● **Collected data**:
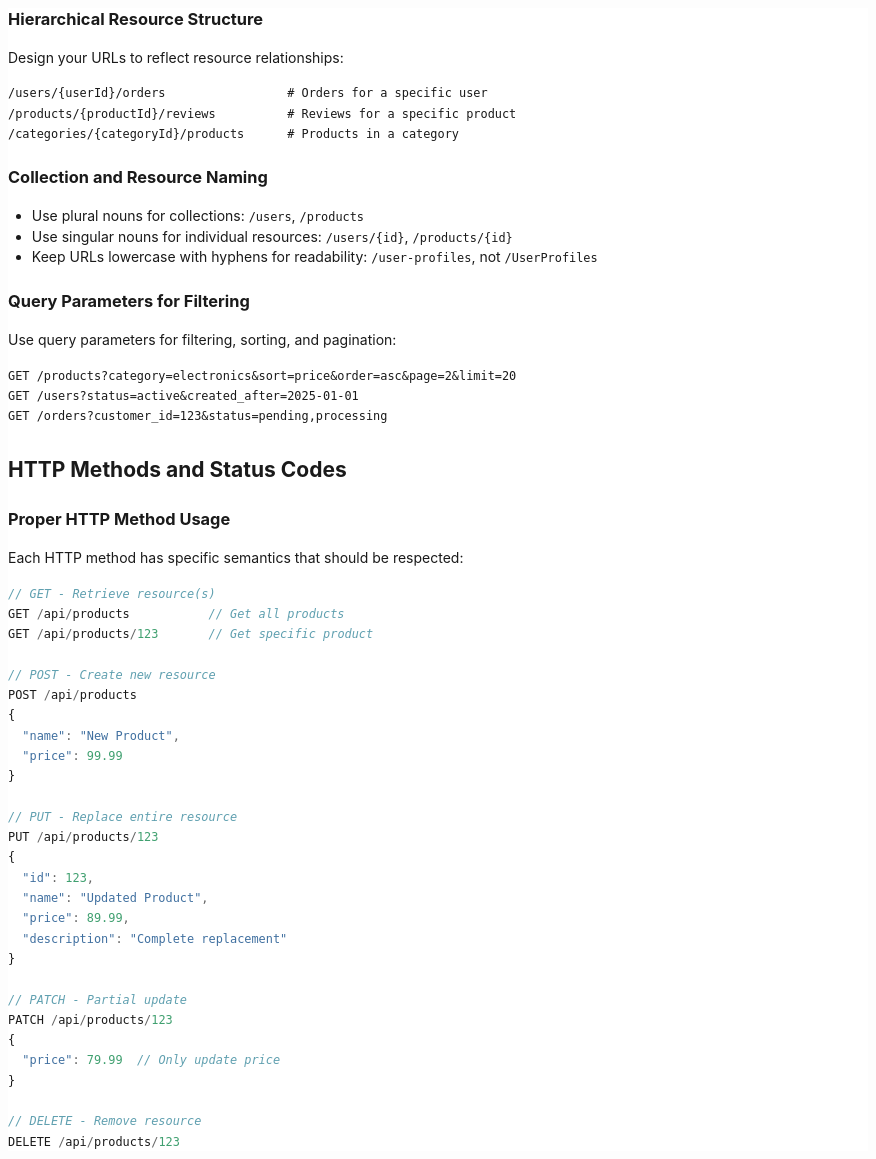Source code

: ### Hierarchical Resource Structure

Design your URLs to reflect resource relationships:

```
/users/{userId}/orders                 # Orders for a specific user
/products/{productId}/reviews          # Reviews for a specific product
/categories/{categoryId}/products      # Products in a category
```

### Collection and Resource Naming

- Use plural nouns for collections: `/users`, `/products`
- Use singular nouns for individual resources: `/users/{id}`, `/products/{id}`
- Keep URLs lowercase with hyphens for readability: `/user-profiles`, not `/UserProfiles`

### Query Parameters for Filtering

Use query parameters for filtering, sorting, and pagination:

```
GET /products?category=electronics&sort=price&order=asc&page=2&limit=20
GET /users?status=active&created_after=2025-01-01
GET /orders?customer_id=123&status=pending,processing
```

## HTTP Methods and Status Codes

### Proper HTTP Method Usage

Each HTTP method has specific semantics that should be respected:

```javascript
// GET - Retrieve resource(s)
GET /api/products           // Get all products
GET /api/products/123       // Get specific product

// POST - Create new resource
POST /api/products
{
  "name": "New Product",
  "price": 99.99
}

// PUT - Replace entire resource
PUT /api/products/123
{
  "id": 123,
  "name": "Updated Product",
  "price": 89.99,
  "description": "Complete replacement"
}

// PATCH - Partial update
PATCH /api/products/123
{
  "price": 79.99  // Only update price
}

// DELETE - Remove resource
DELETE /api/products/123
```
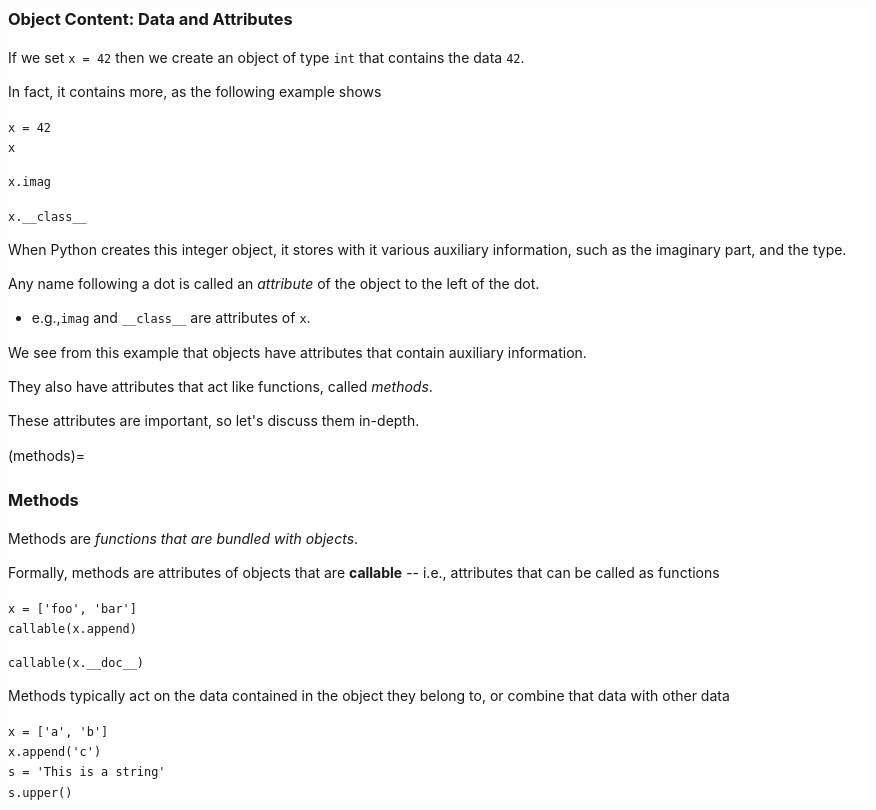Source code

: ### Object Content: Data and Attributes

```{index} single: Python; Content
```

If we set `x = 42` then we create an object of type `int` that contains
the data `42`.

In fact, it contains more, as the following example shows

```{code-cell} python3
x = 42
x
```

```{code-cell} python3
x.imag
```

```{code-cell} python3
x.__class__
```

When Python creates this integer object, it stores with it various auxiliary information, such as the imaginary part, and the type.

Any name following a dot is called an *attribute* of the object to the left of the dot.

* e.g.,``imag`` and `__class__` are attributes of `x`.

We see from this example that objects have attributes that contain auxiliary information.

They also have attributes that act like functions, called *methods*.

These attributes are important, so let's discuss them in-depth.

(methods)=
### Methods

```{index} single: Python; Methods
```

Methods are *functions that are bundled with objects*.

Formally, methods are attributes of objects that are **callable** -- i.e., attributes that can be called as functions

```{code-cell} python3
x = ['foo', 'bar']
callable(x.append)
```

```{code-cell} python3
callable(x.__doc__)
```

Methods typically act on the data contained in the object they belong to, or combine that data with other data

```{code-cell} python3
x = ['a', 'b']
x.append('c')
s = 'This is a string'
s.upper()
```
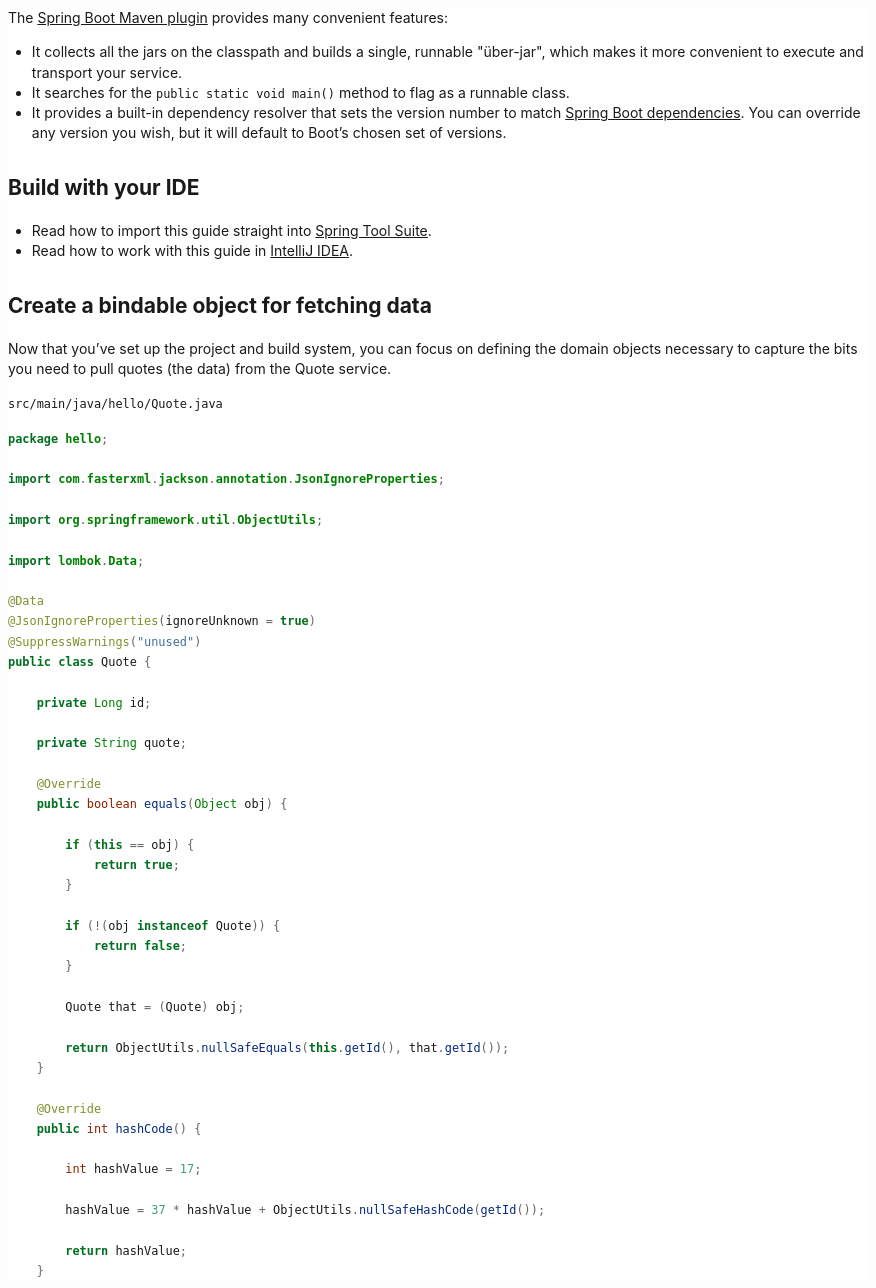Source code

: The [Spring Boot Maven plugin](https://docs.spring.io/spring-boot/docs/current/maven-plugin) provides many convenient features:

* It collects all the jars on the classpath and builds a single, runnable "über-jar", which makes it more convenient to execute and transport your service.
* It searches for the `public static void main()` method to flag as a runnable class.
* It provides a built-in dependency resolver that sets the version number to match [Spring Boot dependencies](https://github.com/spring-projects/spring-boot/blob/master/spring-boot-project/spring-boot-dependencies/pom.xml). You can override any version you wish, but it will default to Boot’s chosen set of versions.

## Build with your IDE
* Read how to import this guide straight into [Spring Tool Suite](http://spring.io/guides/gs/sts/).
* Read how to work with this guide in [IntelliJ IDEA](http://spring.io/guides/gs/intellij-idea).

## Create a bindable object for fetching data
Now that you’ve set up the project and build system, you can focus on defining the domain objects necessary to capture the bits you need to pull quotes (the data) from the Quote service.

`src/main/java/hello/Quote.java`

```java
package hello;

import com.fasterxml.jackson.annotation.JsonIgnoreProperties;

import org.springframework.util.ObjectUtils;

import lombok.Data;

@Data
@JsonIgnoreProperties(ignoreUnknown = true)
@SuppressWarnings("unused")
public class Quote {

	private Long id;

	private String quote;

	@Override
	public boolean equals(Object obj) {

		if (this == obj) {
			return true;
		}

		if (!(obj instanceof Quote)) {
			return false;
		}

		Quote that = (Quote) obj;

		return ObjectUtils.nullSafeEquals(this.getId(), that.getId());
	}

	@Override
	public int hashCode() {

		int hashValue = 17;

		hashValue = 37 * hashValue + ObjectUtils.nullSafeHashCode(getId());

		return hashValue;
	}
```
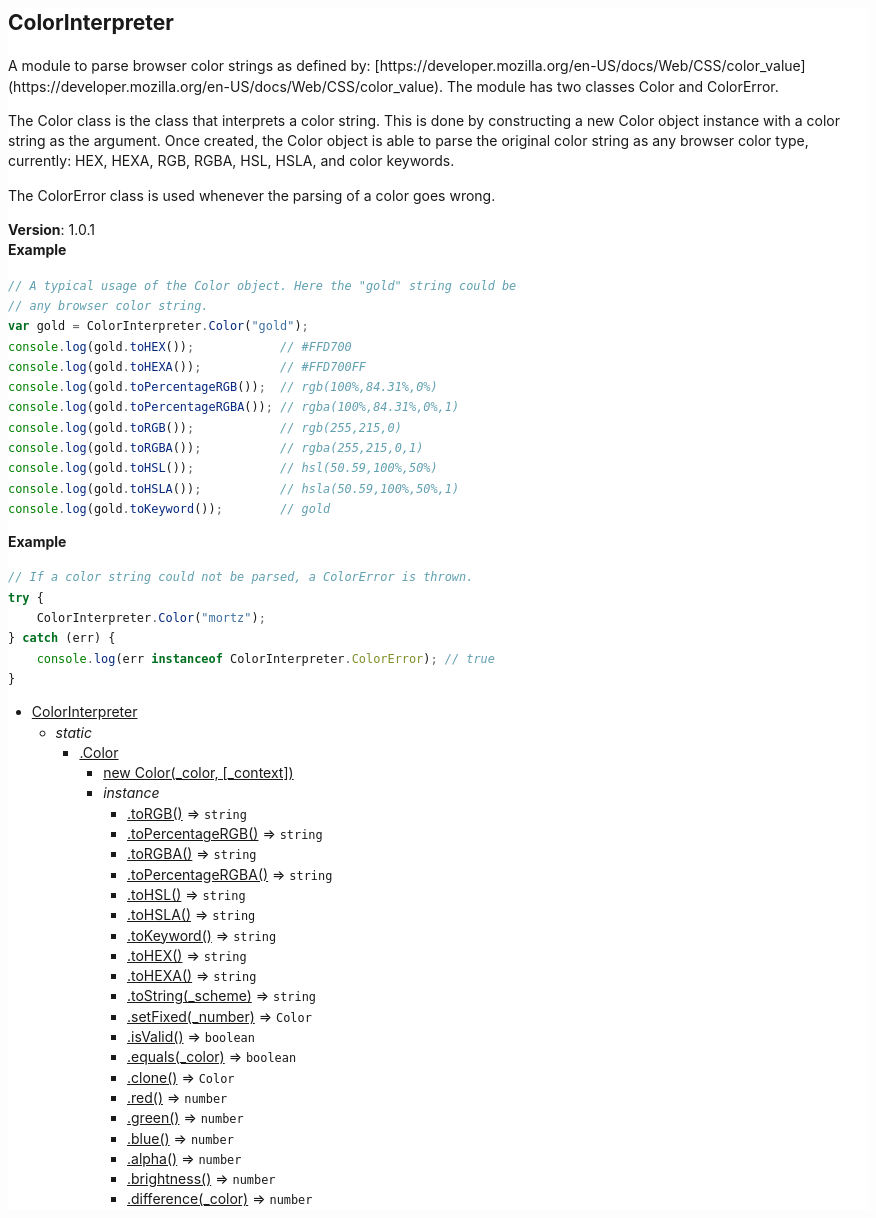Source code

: <a name="module_ColorInterpreter"></a>

## ColorInterpreter
<p>A module to parse browser color strings as defined by: 
[https://developer.mozilla.org/en-US/docs/Web/CSS/color_value](https://developer.mozilla.org/en-US/docs/Web/CSS/color_value). The 
module has two classes Color and ColorError.</p>
<p>The Color class is the class that interprets a color string. This is done
by constructing a new Color object instance with a color string as the 
argument. Once created, the Color object is able to parse the original color 
string as any browser color type, currently: HEX, HEXA, RGB, RGBA, HSL, HSLA, 
and color keywords.</p>
<p>The ColorError class is used whenever the parsing of a color goes wrong.</p>

**Version**: 1.0.1  
**Example**  
```js
// A typical usage of the Color object. Here the "gold" string could be
// any browser color string.
var gold = ColorInterpreter.Color("gold");
console.log(gold.toHEX());            // #FFD700
console.log(gold.toHEXA());           // #FFD700FF
console.log(gold.toPercentageRGB());  // rgb(100%,84.31%,0%)
console.log(gold.toPercentageRGBA()); // rgba(100%,84.31%,0%,1) 
console.log(gold.toRGB());            // rgb(255,215,0)
console.log(gold.toRGBA());           // rgba(255,215,0,1)
console.log(gold.toHSL());            // hsl(50.59,100%,50%)
console.log(gold.toHSLA());           // hsla(50.59,100%,50%,1) 
console.log(gold.toKeyword());        // gold 
```
**Example**  
```js
// If a color string could not be parsed, a ColorError is thrown.
try {
    ColorInterpreter.Color("mortz");
} catch (err) {
    console.log(err instanceof ColorInterpreter.ColorError); // true
}
```

* [ColorInterpreter](#module_ColorInterpreter)
    * _static_
        * [.Color](#module_ColorInterpreter.Color)
            * [new Color(_color, [_context])](#new_module_ColorInterpreter.Color_new)
            * _instance_
                * [.toRGB()](#module_ColorInterpreter.Color+toRGB) ⇒ <code>string</code>
                * [.toPercentageRGB()](#module_ColorInterpreter.Color+toPercentageRGB) ⇒ <code>string</code>
                * [.toRGBA()](#module_ColorInterpreter.Color+toRGBA) ⇒ <code>string</code>
                * [.toPercentageRGBA()](#module_ColorInterpreter.Color+toPercentageRGBA) ⇒ <code>string</code>
                * [.toHSL()](#module_ColorInterpreter.Color+toHSL) ⇒ <code>string</code>
                * [.toHSLA()](#module_ColorInterpreter.Color+toHSLA) ⇒ <code>string</code>
                * [.toKeyword()](#module_ColorInterpreter.Color+toKeyword) ⇒ <code>string</code>
                * [.toHEX()](#module_ColorInterpreter.Color+toHEX) ⇒ <code>string</code>
                * [.toHEXA()](#module_ColorInterpreter.Color+toHEXA) ⇒ <code>string</code>
                * [.toString(_scheme)](#module_ColorInterpreter.Color+toString) ⇒ <code>string</code>
                * [.setFixed(_number)](#module_ColorInterpreter.Color+setFixed) ⇒ <code>Color</code>
                * [.isValid()](#module_ColorInterpreter.Color+isValid) ⇒ <code>boolean</code>
                * [.equals(_color)](#module_ColorInterpreter.Color+equals) ⇒ <code>boolean</code>
                * [.clone()](#module_ColorInterpreter.Color+clone) ⇒ <code>Color</code>
                * [.red()](#module_ColorInterpreter.Color+red) ⇒ <code>number</code>
                * [.green()](#module_ColorInterpreter.Color+green) ⇒ <code>number</code>
                * [.blue()](#module_ColorInterpreter.Color+blue) ⇒ <code>number</code>
                * [.alpha()](#module_ColorInterpreter.Color+alpha) ⇒ <code>number</code>
                * [.brightness()](#module_ColorInterpreter.Color+brightness) ⇒ <code>number</code>
                * [.difference(_color)](#module_ColorInterpreter.Color+difference) ⇒ <code>number</code>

● **What the exercise asks**: From the records, determine the number of lines holding the word "gold", and state that number only.

● **Response for this exercise**: 11